Connie WolfCantor Arts Center

    Connie Wolf became the John and Jill Freidenrich Director of the Cantor Arts Center on January 1, 2012.  After graduating from Stanford, where her degree was in East Asian studies, she worked at the Museum of Fine Arts in Boston, and then was at Project Zero at the Harvard Graduate School of Education, working on a comparative study of arts education in the U.S. and China. She was a Jacob Javits Fellow in photography at the California Institute of the Arts and also worked at the Museum of Contemporary Art, Los Angeles. She was then a Research Associate and Warren Weaver Fellow in the Rockefeller Foundation’s arts and humanities division.  She went on to an appointment as Associate Director and Helena Rubinstein Curator of Education at the Whitney Museum of American Art.

    In 1999, Wolf became director and CEO of San Francisco’s Contemporary Jewish Museum, where she established an exemplary record of drive and innovation. Under her leadership, a small community-based organization was elevated into a major institution with a new building.  She oversaw the development and presentation of a robust contemporary exhibition program.   Commissioning the work of artists was a constant feature throughout her exhibitions, and she greatly expanded the Museum’s focus on education.

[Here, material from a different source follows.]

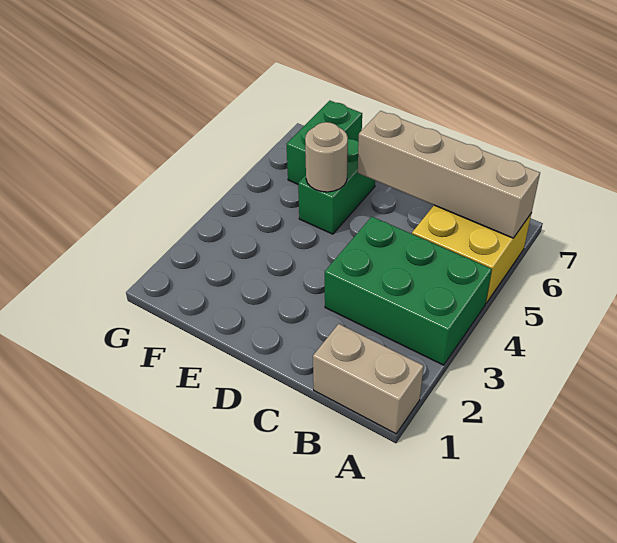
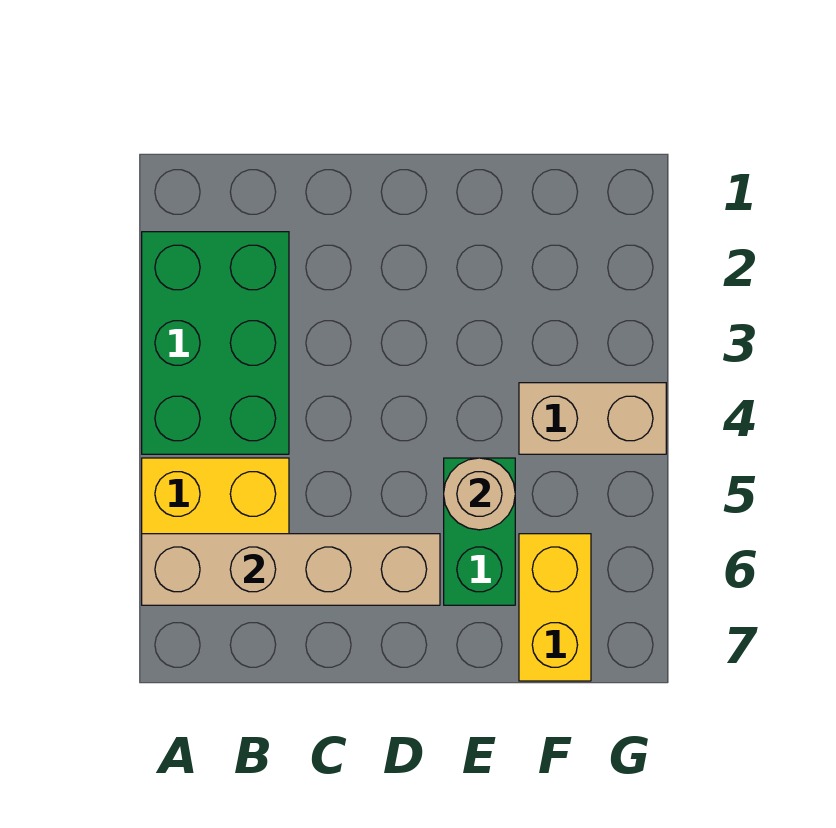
tan brick A1:B1 level 1 -> tan brick F4:G4 level 1
green brick A3:C4 level 1 -> green brick A2:B4 level 1
green brick F6:F7 level 1 -> yellow brick F6:F7 level 1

    Wolf arrives at Stanford at a transformative time for the arts on campus, as the university develops its new arts district with the Cantor Arts Center at its core.  The Cantor was founded in 1891 as part of the original plan for the university.  The Cantor is an encyclopedic museum with extensive collections of art from Asia, Africa, the Americas, and Europe, from ancient times to the present. It also includes one of the largest presentations of works by Auguste Rodin outside Paris. In her new position, Wolf is working to make the museum and the arts a more integral part of the learning experience for students, developing innovative interdisciplinary initiatives, and building the collection to be a more vital resource for research and teaching.